Arthur Leighton

Personal information
- Born: 6 March 1889 Esk, Queensland, Australia
- Died: 15 June 1939 (aged 50) Walsall, England

Sport
- Sport: Field hockey
- Position: Centre-forward

Senior career
- Years: Team / Caps / Goals
- 1919–1922: Walsall / - / -

National team
- Years: Team / Caps / Goals
- 1909–1921: England & GB / 27 / -

Medal record
Men's field hockey
| Gold medal – first place | 1920 Antwerp | Team competition |

= Arthur Leighton =

British field hockey player

Arthur Francis Leighton MC (6 March 1889 – 15 June 1939) was a British field hockey player who competed in the 1920 Summer Olympics.

== Biography ==
Born in Australia, Leighton was educated at Bishop's Stortford College and studied at Caius College, Cambridge. At Cambridge, he won a blue in 1908, 1909, and 1910 and captained the Cambridge team in his final year. He also made his England debut in 1909.
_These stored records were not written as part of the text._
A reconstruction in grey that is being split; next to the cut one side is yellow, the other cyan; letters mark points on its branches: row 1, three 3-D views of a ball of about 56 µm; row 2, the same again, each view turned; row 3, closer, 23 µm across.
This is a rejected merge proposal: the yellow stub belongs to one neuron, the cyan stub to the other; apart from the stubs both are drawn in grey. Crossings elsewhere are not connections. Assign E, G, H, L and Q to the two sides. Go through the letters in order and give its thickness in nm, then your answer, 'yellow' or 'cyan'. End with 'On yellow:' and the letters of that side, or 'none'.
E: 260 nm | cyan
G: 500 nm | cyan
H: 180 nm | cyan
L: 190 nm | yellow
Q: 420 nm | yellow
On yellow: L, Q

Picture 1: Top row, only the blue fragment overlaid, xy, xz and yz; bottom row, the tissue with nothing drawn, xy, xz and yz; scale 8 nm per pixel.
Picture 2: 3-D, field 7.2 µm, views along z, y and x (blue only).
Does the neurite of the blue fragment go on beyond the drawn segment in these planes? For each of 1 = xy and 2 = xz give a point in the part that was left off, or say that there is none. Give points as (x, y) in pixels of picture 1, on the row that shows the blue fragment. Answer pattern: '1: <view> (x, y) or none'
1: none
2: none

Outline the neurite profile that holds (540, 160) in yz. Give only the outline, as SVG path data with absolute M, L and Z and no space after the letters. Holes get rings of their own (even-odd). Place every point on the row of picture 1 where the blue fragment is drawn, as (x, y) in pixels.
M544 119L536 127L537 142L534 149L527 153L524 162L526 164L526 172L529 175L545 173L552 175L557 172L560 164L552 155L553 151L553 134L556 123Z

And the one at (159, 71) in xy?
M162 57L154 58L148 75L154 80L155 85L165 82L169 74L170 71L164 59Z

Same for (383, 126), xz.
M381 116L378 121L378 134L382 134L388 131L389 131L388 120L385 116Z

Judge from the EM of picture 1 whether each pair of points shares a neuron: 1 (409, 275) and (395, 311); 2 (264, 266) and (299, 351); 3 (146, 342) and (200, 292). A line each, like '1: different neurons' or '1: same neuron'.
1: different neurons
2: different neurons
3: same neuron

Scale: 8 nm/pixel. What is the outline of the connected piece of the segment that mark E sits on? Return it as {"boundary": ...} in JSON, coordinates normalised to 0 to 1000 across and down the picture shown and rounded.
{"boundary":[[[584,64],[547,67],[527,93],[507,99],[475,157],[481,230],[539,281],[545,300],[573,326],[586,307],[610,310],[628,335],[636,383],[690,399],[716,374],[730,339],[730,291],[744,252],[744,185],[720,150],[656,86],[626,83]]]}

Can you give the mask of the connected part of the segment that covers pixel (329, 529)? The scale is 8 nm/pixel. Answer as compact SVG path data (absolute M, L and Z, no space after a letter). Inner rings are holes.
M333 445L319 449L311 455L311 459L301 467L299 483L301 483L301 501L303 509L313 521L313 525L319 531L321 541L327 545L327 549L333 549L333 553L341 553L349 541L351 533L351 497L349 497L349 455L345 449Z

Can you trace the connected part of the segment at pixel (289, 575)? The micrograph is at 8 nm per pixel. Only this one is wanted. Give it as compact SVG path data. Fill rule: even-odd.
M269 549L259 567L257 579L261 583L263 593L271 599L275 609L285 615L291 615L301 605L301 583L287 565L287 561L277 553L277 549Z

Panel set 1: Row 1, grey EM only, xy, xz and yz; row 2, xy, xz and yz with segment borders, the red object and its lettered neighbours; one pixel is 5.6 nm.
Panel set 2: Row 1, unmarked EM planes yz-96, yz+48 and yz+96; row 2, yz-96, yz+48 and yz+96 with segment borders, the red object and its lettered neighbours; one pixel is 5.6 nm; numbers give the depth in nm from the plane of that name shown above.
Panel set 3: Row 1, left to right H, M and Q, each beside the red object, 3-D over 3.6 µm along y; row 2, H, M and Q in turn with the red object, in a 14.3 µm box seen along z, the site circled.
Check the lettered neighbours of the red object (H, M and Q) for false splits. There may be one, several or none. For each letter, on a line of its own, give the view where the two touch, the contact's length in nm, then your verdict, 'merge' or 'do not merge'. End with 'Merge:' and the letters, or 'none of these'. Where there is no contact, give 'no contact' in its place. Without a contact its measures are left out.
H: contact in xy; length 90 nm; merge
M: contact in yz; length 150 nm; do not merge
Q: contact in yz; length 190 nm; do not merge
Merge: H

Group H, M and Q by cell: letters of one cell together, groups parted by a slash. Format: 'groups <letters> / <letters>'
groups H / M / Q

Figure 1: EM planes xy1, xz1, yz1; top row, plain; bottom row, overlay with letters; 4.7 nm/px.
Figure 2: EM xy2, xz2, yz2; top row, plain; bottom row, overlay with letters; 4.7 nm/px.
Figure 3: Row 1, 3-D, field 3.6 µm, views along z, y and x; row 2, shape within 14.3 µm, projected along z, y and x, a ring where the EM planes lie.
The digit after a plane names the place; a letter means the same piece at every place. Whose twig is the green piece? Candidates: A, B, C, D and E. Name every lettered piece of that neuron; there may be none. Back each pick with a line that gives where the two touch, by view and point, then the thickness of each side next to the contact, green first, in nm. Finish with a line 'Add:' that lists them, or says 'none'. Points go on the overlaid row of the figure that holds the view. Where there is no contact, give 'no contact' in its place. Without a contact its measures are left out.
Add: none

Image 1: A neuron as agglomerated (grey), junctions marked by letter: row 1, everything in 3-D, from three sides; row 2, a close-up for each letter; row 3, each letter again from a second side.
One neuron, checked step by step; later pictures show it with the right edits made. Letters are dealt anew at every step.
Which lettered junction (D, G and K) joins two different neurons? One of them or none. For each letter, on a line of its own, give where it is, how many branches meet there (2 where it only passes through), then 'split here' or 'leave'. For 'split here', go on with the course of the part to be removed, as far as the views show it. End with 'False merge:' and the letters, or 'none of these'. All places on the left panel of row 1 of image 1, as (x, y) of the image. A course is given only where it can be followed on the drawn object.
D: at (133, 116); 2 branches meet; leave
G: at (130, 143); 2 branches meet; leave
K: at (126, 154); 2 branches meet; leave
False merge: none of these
He served with the Royal Field Artillery during World War I, won a Military Cross as a lieutenant, and was severely gassed, despite which he continued to play.

He played club hockey for Walsall and representative hockey for the Midlands and Staffordshire. At the 1920 Olympic Games in Antwerp, he represented Great Britain at the hockey tournament.

He retired from playing in 1927 and worked for AS Smith & Sons hardware manufacturers in Walsall, in addition to being appointed an England selector.